Desde 1986, Nespresso ofrece una taza de café que respeta el origen y no ha dejado de innovar ni de pensar en los procesos responsables. Para celebrar estas cuatro décadas, ha lanzado Florián, una variedad inspirada en el sabor italiano. Como dice el ‘estrellado’ chef Martín Berasategui, la esencia de sus cápsulas está en que ayudan a “elevar lo cotidiano”

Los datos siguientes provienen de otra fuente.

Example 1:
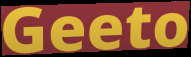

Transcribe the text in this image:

Geeto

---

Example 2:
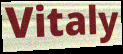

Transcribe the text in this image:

Vitaly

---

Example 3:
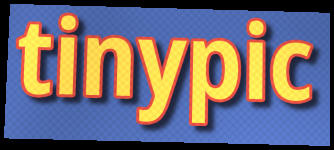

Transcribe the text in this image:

tinypic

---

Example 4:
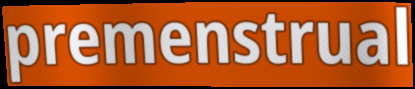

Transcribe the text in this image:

premenstrual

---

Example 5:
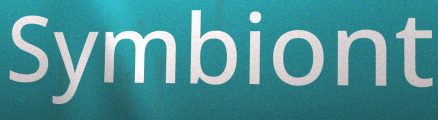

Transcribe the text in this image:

Symbiont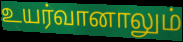
உயர்வானாலும்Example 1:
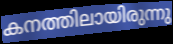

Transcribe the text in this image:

കനത്തിലായിരുന്നു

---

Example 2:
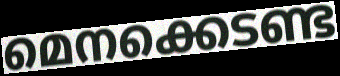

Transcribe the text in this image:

മെനക്കെടണ്ട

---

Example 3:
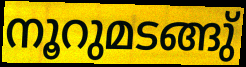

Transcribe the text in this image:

നൂറുമടങ്ങു്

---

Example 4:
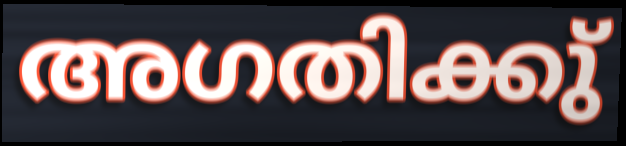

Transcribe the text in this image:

അഗതിക്കു്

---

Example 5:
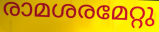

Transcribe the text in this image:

രാമശരമേറ്റു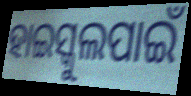
ହାଇସ୍କୁଲପାଇଁ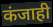
कंजाही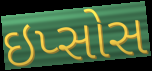
ઇપ્સોસ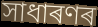
সাধাৰণৰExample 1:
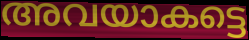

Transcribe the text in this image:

അവയാകട്ടെ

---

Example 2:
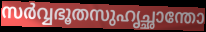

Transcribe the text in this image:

സർവ്വഭൂതസുഹൃച്ഛാന്തോ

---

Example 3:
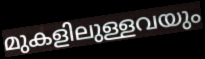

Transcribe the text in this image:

മുകളിലുള്ളവയും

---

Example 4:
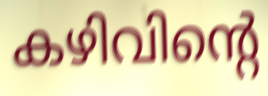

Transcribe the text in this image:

കഴിവിന്റെ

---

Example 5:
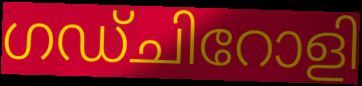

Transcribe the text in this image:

ഗഡ്ചിറോളി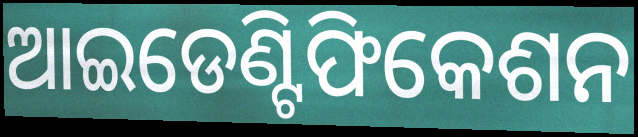
ଆଇଡେଣ୍ଟିଫିକେଶନ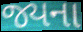
જ્યના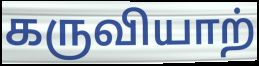
கருவியாற்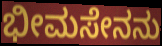
ಭೀಮಸೇನನು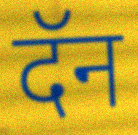
दॅनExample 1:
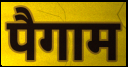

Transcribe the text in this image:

पैगाम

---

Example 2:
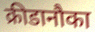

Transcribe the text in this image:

क्रीडानौका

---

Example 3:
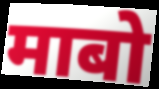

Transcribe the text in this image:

माबो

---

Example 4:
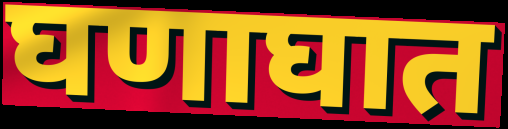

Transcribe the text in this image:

घणाघात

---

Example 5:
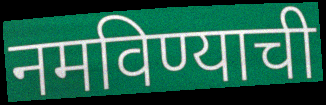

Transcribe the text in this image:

नमविण्याचीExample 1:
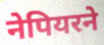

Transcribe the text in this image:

नेपियरने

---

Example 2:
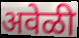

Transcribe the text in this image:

अवेळी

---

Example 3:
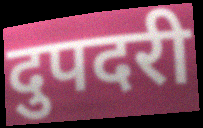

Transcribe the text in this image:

दुपदरी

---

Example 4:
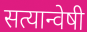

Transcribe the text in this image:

सत्यान्वेषी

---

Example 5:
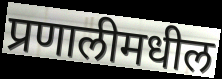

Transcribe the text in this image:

प्रणालीमधील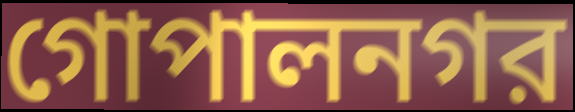
গোপালনগর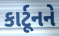
કાર્ટૂનને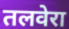
तलवेरा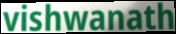
vishwanathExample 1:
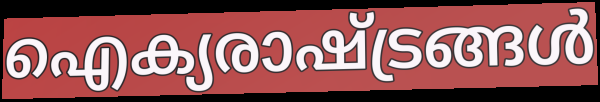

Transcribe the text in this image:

ഐക്യരാഷ്ട്രങ്ങൾ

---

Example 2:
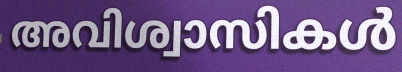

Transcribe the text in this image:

അവിശ്വാസികൾ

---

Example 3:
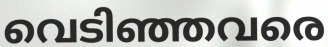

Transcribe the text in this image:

വെടിഞ്ഞവരെ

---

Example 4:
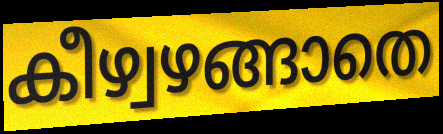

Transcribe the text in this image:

കീഴ്വഴങ്ങാതെ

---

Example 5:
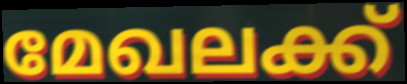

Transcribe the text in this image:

മേഖലക്ക്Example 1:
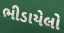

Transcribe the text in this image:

ભીડાયેલો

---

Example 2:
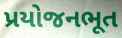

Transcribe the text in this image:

પ્રયોજનભૂત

Martín Berasategui, el chef con 12 estrellas Michelin y más de 50 años en los fogones, considera que el consumidor se ha amoldado a lo que él denomina “salto cultural”: poco a poco ha aprendido a disfrutar más de cada bocado y sorbo. En los guisos, en las texturas, en la fusión de culturas culinarias... Y la transformación del café. Según él, es similar a la que atraviesa la gastronomía: “La gente se ha vuelto más curiosa, más despierta y muchísimo más exigente”, resume. Quiere entender de dónde viene el grano, sus matices, los aromas, los tuestes... “Lo hace con una naturalidad que hace unos años era impensable”, reconoce el donostiarra.
Firmas como Nespresso se han adaptado a esta evolución del usuario consciente. Pero, además, la han motivado. “Me inspira ver cómo han sabido acercar el café de alta calidad al día a día de la gente, con una precisión y un respeto por el origen que yo valoro muchísimo como cocinero”, reconoce el chef. Por eso hay una estrecha relación entre su trayectoria y la marca: la rutina de preparar una taza conecta con su forma de entender la cocina. “Hacer que un gesto simple se convierta en una experiencia, sin perder la autenticidad del producto ni el cariño por quien lo va a disfrutar”, describe.